---------- The data ----------

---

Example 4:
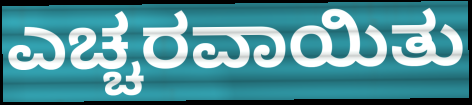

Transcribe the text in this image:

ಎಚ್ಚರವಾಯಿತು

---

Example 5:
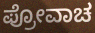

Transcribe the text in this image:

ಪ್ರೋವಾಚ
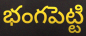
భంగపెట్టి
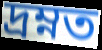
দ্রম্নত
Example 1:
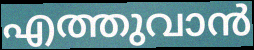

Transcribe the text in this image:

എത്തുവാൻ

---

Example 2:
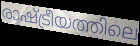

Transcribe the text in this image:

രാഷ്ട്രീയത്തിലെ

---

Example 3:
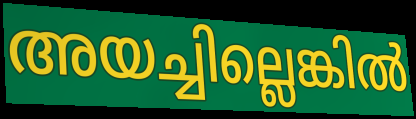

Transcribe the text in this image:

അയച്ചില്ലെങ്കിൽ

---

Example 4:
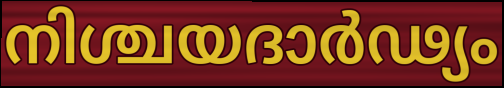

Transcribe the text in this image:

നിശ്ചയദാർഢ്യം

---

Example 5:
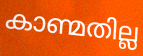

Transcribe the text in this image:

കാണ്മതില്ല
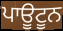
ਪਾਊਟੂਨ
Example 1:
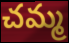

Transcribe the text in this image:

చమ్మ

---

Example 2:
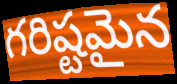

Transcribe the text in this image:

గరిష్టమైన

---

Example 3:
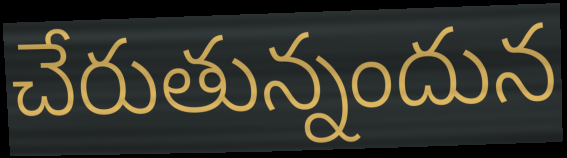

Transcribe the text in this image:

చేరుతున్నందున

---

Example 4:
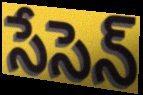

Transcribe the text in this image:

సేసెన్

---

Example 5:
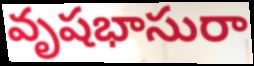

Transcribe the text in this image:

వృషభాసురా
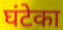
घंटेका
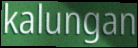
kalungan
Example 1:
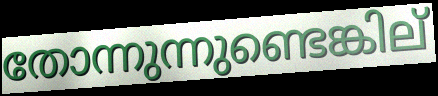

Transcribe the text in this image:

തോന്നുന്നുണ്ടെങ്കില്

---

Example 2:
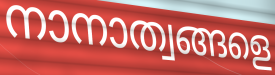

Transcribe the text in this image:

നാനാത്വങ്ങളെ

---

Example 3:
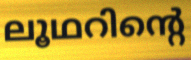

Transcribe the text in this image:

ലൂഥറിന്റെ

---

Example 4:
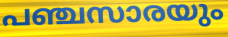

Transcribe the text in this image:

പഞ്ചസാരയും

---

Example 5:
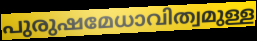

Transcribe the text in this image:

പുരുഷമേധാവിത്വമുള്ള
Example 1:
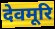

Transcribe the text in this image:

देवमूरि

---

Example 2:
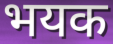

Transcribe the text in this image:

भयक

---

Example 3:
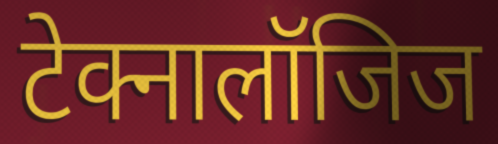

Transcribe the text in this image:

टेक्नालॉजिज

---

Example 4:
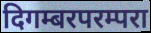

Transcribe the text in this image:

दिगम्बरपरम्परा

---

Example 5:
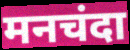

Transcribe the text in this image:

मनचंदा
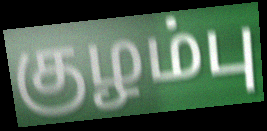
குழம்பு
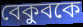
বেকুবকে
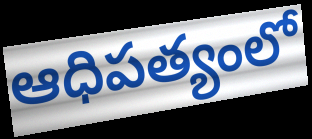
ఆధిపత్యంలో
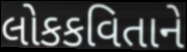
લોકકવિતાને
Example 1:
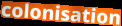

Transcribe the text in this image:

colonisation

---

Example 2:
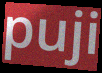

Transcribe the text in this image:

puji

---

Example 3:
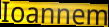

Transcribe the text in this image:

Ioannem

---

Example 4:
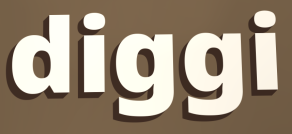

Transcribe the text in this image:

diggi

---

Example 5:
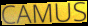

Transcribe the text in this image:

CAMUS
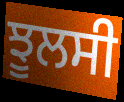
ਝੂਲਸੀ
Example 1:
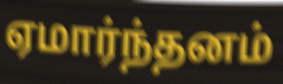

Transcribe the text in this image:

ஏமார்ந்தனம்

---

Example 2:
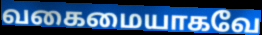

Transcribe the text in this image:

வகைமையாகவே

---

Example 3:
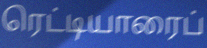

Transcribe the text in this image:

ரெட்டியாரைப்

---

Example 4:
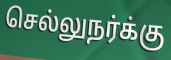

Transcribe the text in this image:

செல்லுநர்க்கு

----------

_Assignment_
The pictures in the data should be omitted, and every remaining line set down exactly.

_Exercise answer_
---

Example 4:

Transcribe the text in this image:

ಎಚ್ಚರವಾಯಿತು

---

Example 5:

Transcribe the text in this image:

ಪ್ರೋವಾಚ
భంగపెట్టి
দ্রম্নত
Example 1:

Transcribe the text in this image:

എത്തുവാൻ

---

Example 2:

Transcribe the text in this image:

രാഷ്ട്രീയത്തിലെ

---

Example 3:

Transcribe the text in this image:

അയച്ചില്ലെങ്കിൽ

---

Example 4:

Transcribe the text in this image:

നിശ്ചയദാർഢ്യം

---

Example 5:

Transcribe the text in this image:

കാണ്മതില്ല
ਪਾਊਟੂਨ
Example 1:

Transcribe the text in this image:

చమ్మ

---

Example 2:

Transcribe the text in this image:

గరిష్టమైన

---

Example 3:

Transcribe the text in this image:

చేరుతున్నందున

---

Example 4:

Transcribe the text in this image:

సేసెన్

---

Example 5:

Transcribe the text in this image:

వృషభాసురా
घंटेका
kalungan
Example 1:

Transcribe the text in this image:

തോന്നുന്നുണ്ടെങ്കില്

---

Example 2:

Transcribe the text in this image:

നാനാത്വങ്ങളെ

---

Example 3:

Transcribe the text in this image:

ലൂഥറിന്റെ

---

Example 4:

Transcribe the text in this image:

പഞ്ചസാരയും

---

Example 5:

Transcribe the text in this image:

പുരുഷമേധാവിത്വമുള്ള
Example 1:

Transcribe the text in this image:

देवमूरि

---

Example 2:

Transcribe the text in this image:

भयक

---

Example 3:

Transcribe the text in this image:

टेक्नालॉजिज

---

Example 4:

Transcribe the text in this image:

दिगम्बरपरम्परा

---

Example 5:

Transcribe the text in this image:

मनचंदा
குழம்பு
বেকুবকে
ఆధిపత్యంలో
લોકકવિતાને
Example 1:

Transcribe the text in this image:

colonisation

---

Example 2:

Transcribe the text in this image:

puji

---

Example 3:

Transcribe the text in this image:

Ioannem

---

Example 4:

Transcribe the text in this image:

diggi

---

Example 5:

Transcribe the text in this image:

CAMUS
ਝੂਲਸੀ
Example 1:

Transcribe the text in this image:

ஏமார்ந்தனம்

---

Example 2:

Transcribe the text in this image:

வகைமையாகவே

---

Example 3:

Transcribe the text in this image:

ரெட்டியாரைப்

---

Example 4:

Transcribe the text in this image:

செல்லுநர்க்கு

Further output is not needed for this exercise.